Pada
masa kakandanya yaitu Orang Kayo Pingai memegang tampuk Kerajaan Jambi
(1480-1490) Orang Kayo Hitam sebagai putra ketiga dari empat bersaudara
putera
dari pasangan Putri Selaro Pinang Masak dan anak Raja Turki Akhmad Baus
II atau Akhmad Salim bergelar Datuk Padoko Berhalo, menentang abangnya
untuk
tidak mengirim upeti ke Mataram (Majapahit) berbentuk pekasam pacat dan
pekasan
kaluang. Sebagai vatsal (bawahan) Majapahit ada kewajiban Jambi
mengirim upeti setahun sekali. Kapal-kapal ,perahu
atau gerobak pengangkut upeti dihadang dan di larangnya untuk mengirim
upeti
pekasam pacat dan pekasan keluang adalah
haram, selain itu “Jambi adalah kerajaan, Mataram juga karajaan.
Keduanya sama,
Jambi juga berdaulat, kenapa kita harus tunduk” sergah Orang Kayo Hitam
di
hadapan balairung sari dalam kerapatan Kerajaan di Ujung Jabung Negeri
Lamo.
Argumen Orang Kayo Hitam dapat meyakinkan kerapatan dan terhentilah jambi
menjalankan kewajiban mengirim upeti. Reaksi mataram “Tumpas Orang Kayo Hitam
sebagai biang keladi pembangkangan!” perintah raja tak semudah itu, banyak
orang mengetahui dari tiga orang anak laki-laki Putri Selaro Pinang Masak,
seorang di antaranya terlalu gagah dan bahkan peramal kerajaan dari Pemalang
mengabarkan Orang Kayo Hitam hanya bisa terbunuh oleh sebilah keris yang
besinya berasal dari logam bernama awal “pa”
atau “p”, di sepuh oleh air sungai
yang “pa” atau “p” juga pangkal namanya.
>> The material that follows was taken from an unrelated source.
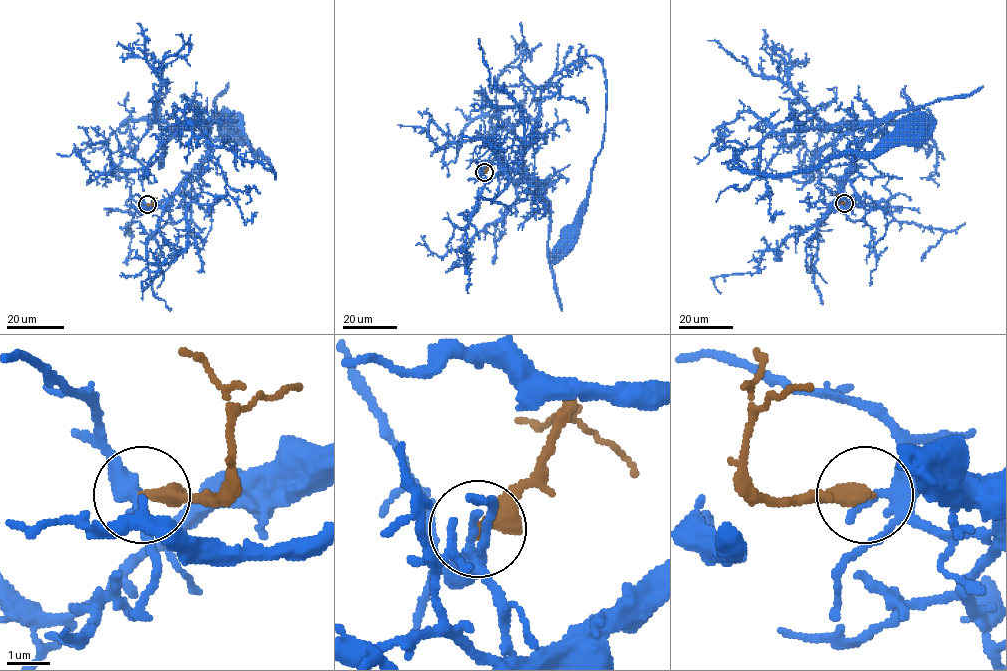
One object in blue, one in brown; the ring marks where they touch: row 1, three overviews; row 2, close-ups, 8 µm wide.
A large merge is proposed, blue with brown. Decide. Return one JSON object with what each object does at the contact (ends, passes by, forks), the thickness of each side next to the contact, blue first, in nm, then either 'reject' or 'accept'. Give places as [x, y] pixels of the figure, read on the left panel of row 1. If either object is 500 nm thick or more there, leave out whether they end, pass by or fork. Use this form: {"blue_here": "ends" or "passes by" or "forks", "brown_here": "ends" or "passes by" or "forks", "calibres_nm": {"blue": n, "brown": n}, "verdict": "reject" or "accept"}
{"blue_here": "passes by", "brown_here": "ends", "calibres_nm": {"blue": 240, "brown": 420}, "verdict": "reject"}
Penempahanya pun “setukulan setiap jumat
dan selesai 40 jumat.
Berita pembuatan keris pembunuh sampai ke jambi. Tanpa gentar Orang Kayo
Hitam berangkat seorang diri naik rakit kulim ke Mataram. Dengan berbagai
penyamaran sebagai pedagang sayuran di setiap jumat berkeliling di tempat Empu
pembuat keris yang terkenal. Akhirnya
Orang Kayo Hitam sampai ke tempat Empu pembuat keris yang tak mengetahui bahwa seorang yang
terlalu banyak tanya dan ingin melihat dan memegang keris yang sedang di
sepuhnya itu adalah Orang Kayo Hitam, orang yang akan pralaya dengan keris
sakti yang sedang di buatnya.
Hampir sama dengan Empu Gandring ,Empu pembuat keris terbunuh dalam
perebutan dengan Orang Kayo Hitam yang berlangsung ke tengah gelanggang karena
di kepung oleh tentara kerajaan penjaga kers yang belum sempurna di bawah
pimpinan Temenggung Brajakarti. Tetapi, mereka tak mampu menangkap Orang Kayo
Hitam apalagi untuk membunuhnya. Kemudian, Raja Mataram berdamai untuk tidak
meneruskan niat membunuh Orang Kayo Hitam.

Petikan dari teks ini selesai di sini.